YHWH-Shalom—God our peace—Judges 6:24.

YHWH-Nissi—God is my banner—Exodus 17:15.

YHWH-Ropheka—God our healer—Exodus 15:26.

YHWH-Zidkenu—God our righteousness—Jeremiah 23:6.

YHWH-Shammah—God is present—Ezekiel 48:35.

YHWH-Mekaddishkem—God who sanctifies—Exodus 31:13.

Each of these names provides us with building blocks of knowledge to strengthen and encourage us in the use of faith.

John W. Ritenbaugh
The Third Commandment


 

Proverbs 22:1

All members of God's church have inherited a Family name far more valuable than any surname. We have an awesome responsibility to uphold and honor the nobility and dignity of the name of God. The reputation we create for our church, our businesses, or our institutions is the legacy we pass on to our brothers and sisters and our children.

David F. Maas
What's in a Name Anyway?


 

Daniel 11:32

The word translated "know" (Hebrew, yada; Greek, ginosko) is foundational when considering God's sovereignty. Yada appears in Daniel 11:32: "Those who do wickedly against the covenant he shall corrupt with flattery; but the people who know their God shall be strong, and carry out great exploits." "Know" indicates a close, warm, and even passionate intimacy combined with head knowledge that produces an "edge" in a person's life. This enables us to trust God and, at the same time, to perceive what He is doing. It is this factor that makes God's Word authoritative to us.

This warm, close, and passionate relationship forms the very foundation of a true, working willingness to submit to His sovereignty. Do we really believe that, because God is holy, His anger burns against sin? That, because He is righteous, His judgments fall on those who rebel? That, because God is faithful, His promises of blessing or cursing are absolute? That, because God is omnipotent, nobody can resist Him? That, because God is omniscient, there is no problem He cannot master? "The people who know their God" do! Because God is what He is, we are seeing His prophecies of the end of this age being fulfilled in the world and in the church, and that translates into tumultuous, difficult, and sometimes scary and confusing times.

John W. Ritenbaugh
The Sovereignty of God: Introduction


 

Matthew 6:9

To hallow God's name means to make it holy or set it apart for holy use, respecting it greatly. We hallow His name by obeying Him in all our conduct. Conversely, prayer without obedience is a form of blasphemy (Matthew 7:21, Mark 7:6-7), as is praise offered to God in the attitude of rebellion against His way. It is vain or vanity—useless and contemptible.

Martin G. Collins
The Third Commandment


 

Matthew 28:19-20

The third commandment involves the quality of our personal witness of everything God's name implies. His name represents His position as Creator, Lifegiver, Provider, Ruler, and Sustainer, as well as His character, power, and promises. As Matthew 28:19-20 shows, "God" became our spiritual Family name upon regeneration by His Spirit, and thus we have a responsibility to grow and uphold that name's reputation by bringing honor upon it by our words, deeds, and attitudes.

John W. Ritenbaugh
The Fourth Commandment (Part One) (1997)

-=-=-=-=-

### REQUEST
Resume the passage on honoring God's name, picking up right after its final sentence. The data that follow come from a separate source.

### MATERIAL PROVIDED
-=-=-=-=-

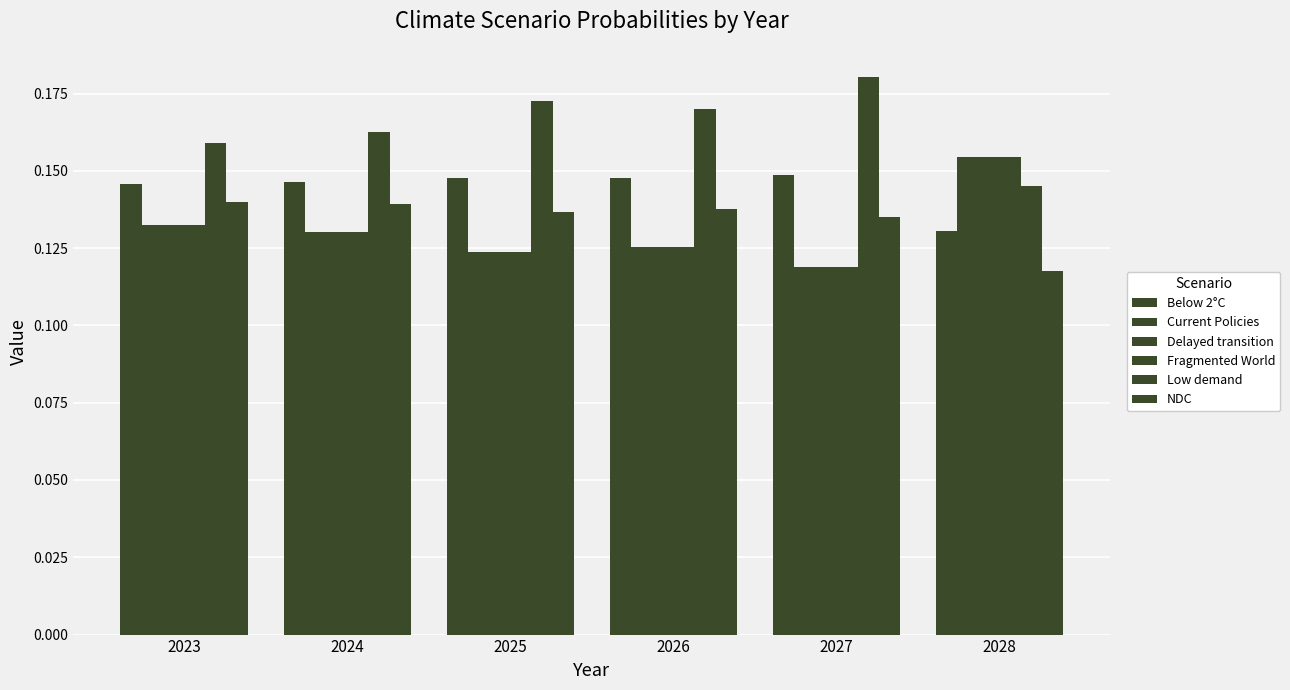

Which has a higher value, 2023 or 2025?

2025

-=-=-=-=-

### RESULT FOR THIS EXERCISE
Matthew 28:19

Baptism serves to induct us into God's church and Family. We are literally baptized into the name of God. It becomes our Family name, and we have a great responsibility to uphold it (see Exodus 20:7; Proverbs 22:1). Afterwards, when a minister lays his hands on us, God gives us of His Spirit, and we truly become Christians, members of the body of Christ. And because we have God's Spirit in us, we become God's children and heirs with Christ of all things (Romans 8:14-17; Hebrews 2:5-13)!

Richard T. Ritenbaugh
Basic Doctrines: Water Baptism


 

John 17:6

Notice that Jesus never mentions how to pronounce the Father's name. Salvation is not based on its pronunciation! Far more important is doing the will of God, an absolute necessity in truly fearing His name. The Father's name guards us from evil by the Word of God, which is truth.

Martin G. Collins
The Third Commandment


 

2 Corinthians 11:2

Jealousy has a well-deserved bad reputation because it is essentially self-centered. However, it has a positive aspect when the affection and passion that it contains are directed at upholding the well-deserved reputation of the one who is loved.

The third commandment bears directly on this subject. It is a command that is easily and carelessly broken unless we are continually conscious of our responsibility to bring honor upon the name of God, which we will do if we love Him. We will be jealous to uphold the reputation of His name.

John W. Ritenbaugh
How to Know We Love Christ


 

1 John 3:1-3

People spend their lives chasing after a name that will bring them a measure of honor or notoriety. They want to be associated with a "name" university, a "name" team, a "name" company; wear clothing with a certain "name" label; drive a "name" automobile; or marry into a certain family "name." Yet, the greatest name that anyone could possibly bear has come to us unbidden. Thus, John is exhorting his readers to remember their privileges in bearing that awesome name. Chrysostom, a fourth-century Catholic archbishop, counseled parents to give children scriptural names, urging them to tell the children stories about the person who bore that name so that, as they matured, they would have something to live up to.

Is there a paradox in what John writes? We know that in order to see God, we need to be like Him. Carnally, we think that to be like Him, we need to see Him. God says that seeing Him is not necessary, as He has chosen to conduct His purposes for man through faith in His Word. He has revealed what He is by His names and by the life of Jesus Christ. By faith, we can emulate Him through His Spirit. If we saw Him in the flesh, our curiosity would likely be satisfied, or we would be so overwhelmed by His perfection that we would give up. That is how human nature works. God's way of faith is better.

Malachi 3:16 provides wise counsel befitting the times in which we live: "Then those who feared the LORD spoke to one another, and the LORD listened and heard them; so a book of remembrance was written before Him for those who fear the LORD and who meditate on His name." The people described here are pictured as meditating for the purpose of praising, imitating, and passing on their thoughts to each other. They looked for God's good hand in every area of their lives.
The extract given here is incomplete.